Une médecine toujours à l'aveugle dans de nombreuses régions du monde : « Dans une grande partie du monde, les patients reçoivent des traitements sans avoir eu préalablement accès aux tests et aux services de diagnostic de base. Non seulement, cela induit des dangers pour les patients, mais aussi un gaspillage important de ressources médicales".
Cette étude des données internationales sur les équipements et l’accès aux diagnostics dans le monde, montre que :
- 47 % de la population mondiale a un accès limité aux tests diagnostiques clés
- l’écart de diagnostic est le plus grand important dans les soins primaires ;
- seulement 19 % environ des populations des pays à revenu faible et intermédiaire inférieur ont accès aux tests de diagnostic les plus simples (autres que pour le VIH ou le paludisme) ;
Des recommandations pour un meilleur accès au diagnostic :
- Investir et former des techniciens en particulier pour améliorer l'accès aux tests primaires : la disponibilité de personnel qualifié est l’une des clés pour réduire l’écart et les experts estiment qu'il y aurait aujourd’hui un déficit global de jusqu'à 1 million de personnels de diagnostic ;
- réduire l'écart de diagnostic en priorité pour 6 maladies, le diabète, l’hypertension, le VIH, la tuberculose et l'hépatite B et la syphilis pour les femmes enceintes, de 35-62 % à 10 % : cette amélioration de l’accès au diagnostic pour ces maladies permettrait de réduire de plus de 1 million, le nombre annuel de décès prématurés dans les pays à revenus faibles et intermédiaires ;
- développer des stratégies nationales de diagnostic fondées sur l'accès des populations à un ensemble de diagnostics essentiels adaptés aux besoins locaux en matière de soins de santé ;
- élargir la production de diagnostics : si durant ces 15 dernières années, l’industrie du diagnostic a considérablement progressé, elle s’est aussi considérablement concentrée : 4 grandes entreprises aux États-Unis et en Europe représentent la moitié de l'offre mondiale de diagnostics in vitro, tandis que 4 entreprises représentent les trois quarts de l'offre mondiale d'imagerie.

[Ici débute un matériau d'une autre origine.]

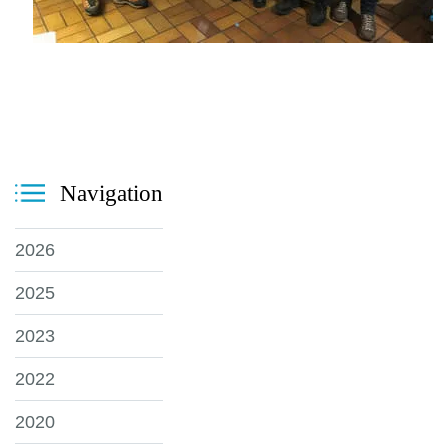
Navigation
2026
2025
2023
2022
2020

« La pandémie de COVID-19 a illustré les risques liés à la concentration de l’offre »
- Travailler à des conditions donc abordables pour les pays en développement ;
- améliorer les cadres réglementaires pour la qualité et la sécurité des diagnostics ;
- aller vers une démocratisation des diagnostics (autotests et home-tests).
« La pandémie de COVID-19 a illustré ce besoin rapide de capacités de diagnostic et de tests mais aussi les inégalités et les lacunes en particulier dans les pays où ces capacités sont le plus nécessaires. La pandémie a soulevé ainsi le spectre hideux du nationalisme en réaction à une urgence mondiale… Consacrer plus d'attention au diagnostic en tant qu'élément fondamental des systèmes de santé permettra de renforcer la préparation à la lutte contre les futures pandémies, mais sera également d'une importance cruciale pour la prévention générale des maladies, pour l’amélioration de la qualité des soins et des résultats de santé à l'échelle mondiale ».